→ **Instructions for the task**:
A single number is the answer here: how many lines of the entries contain "none"?

Object correspondence data:
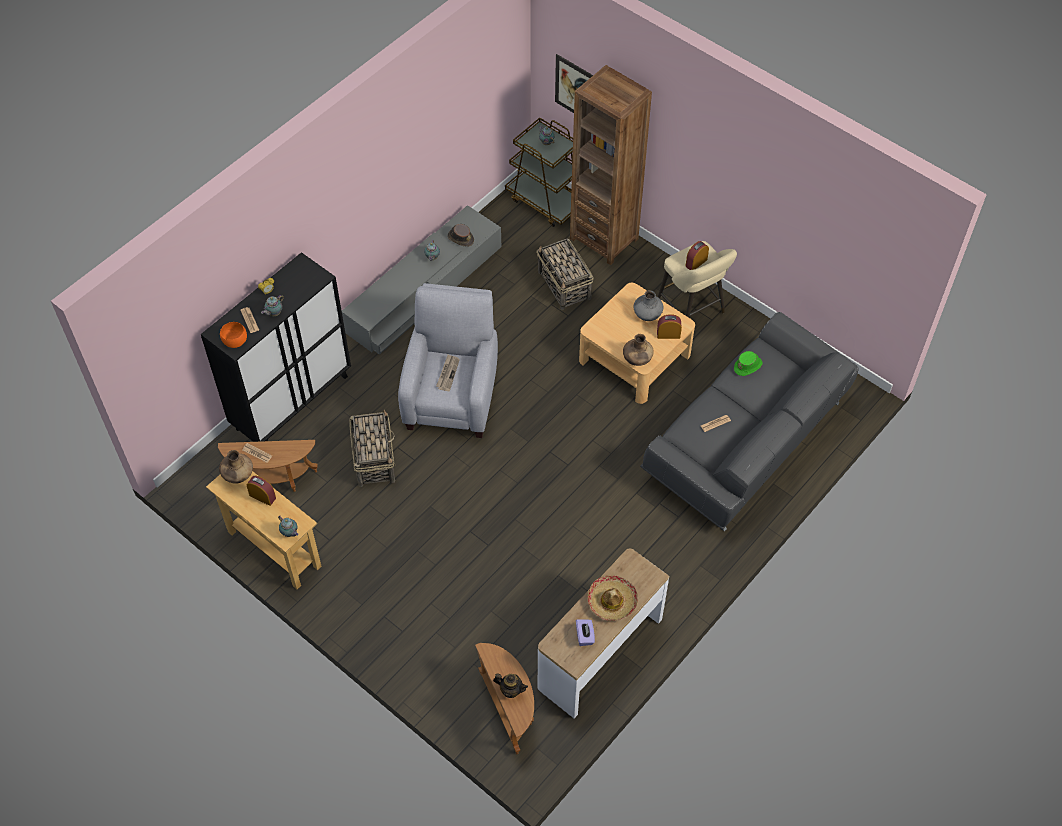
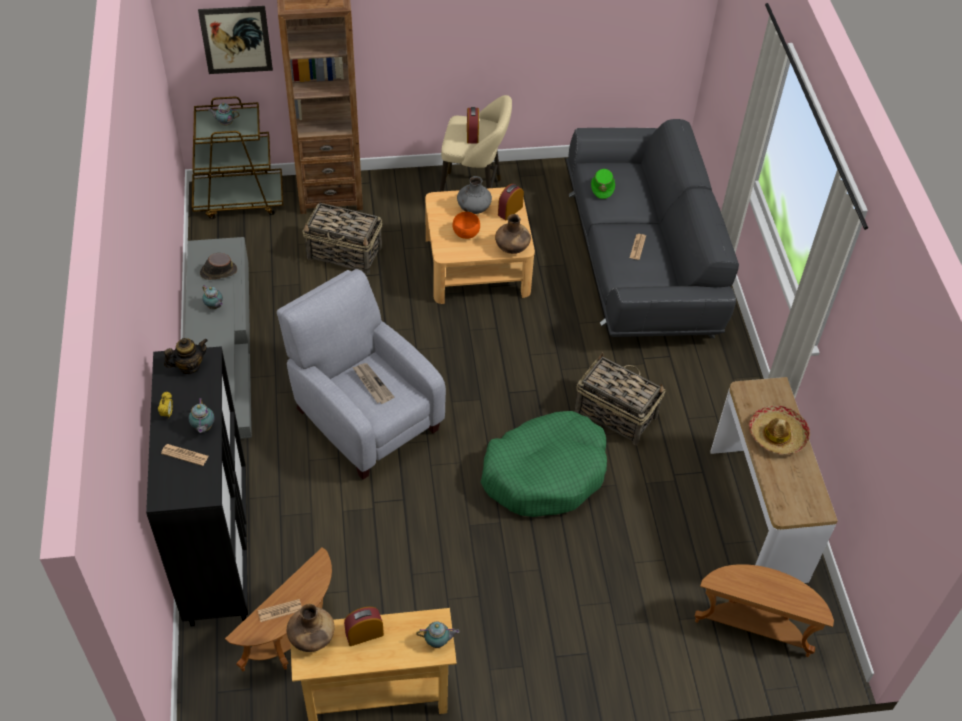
camera: 50 degrees left, 5 degrees down
(235, 342) = (197, 488): orange bowl -> orange bowl (466, 234)
(374, 459) = (365, 530): basket -> basket (615, 413)
(509, 516) = (545, 473): none -> green dog bed
(511, 690) = (777, 593): teapot -> teapot (189, 366)
(585, 636) = (797, 481): purple tissue box -> none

→ **Reply**:
2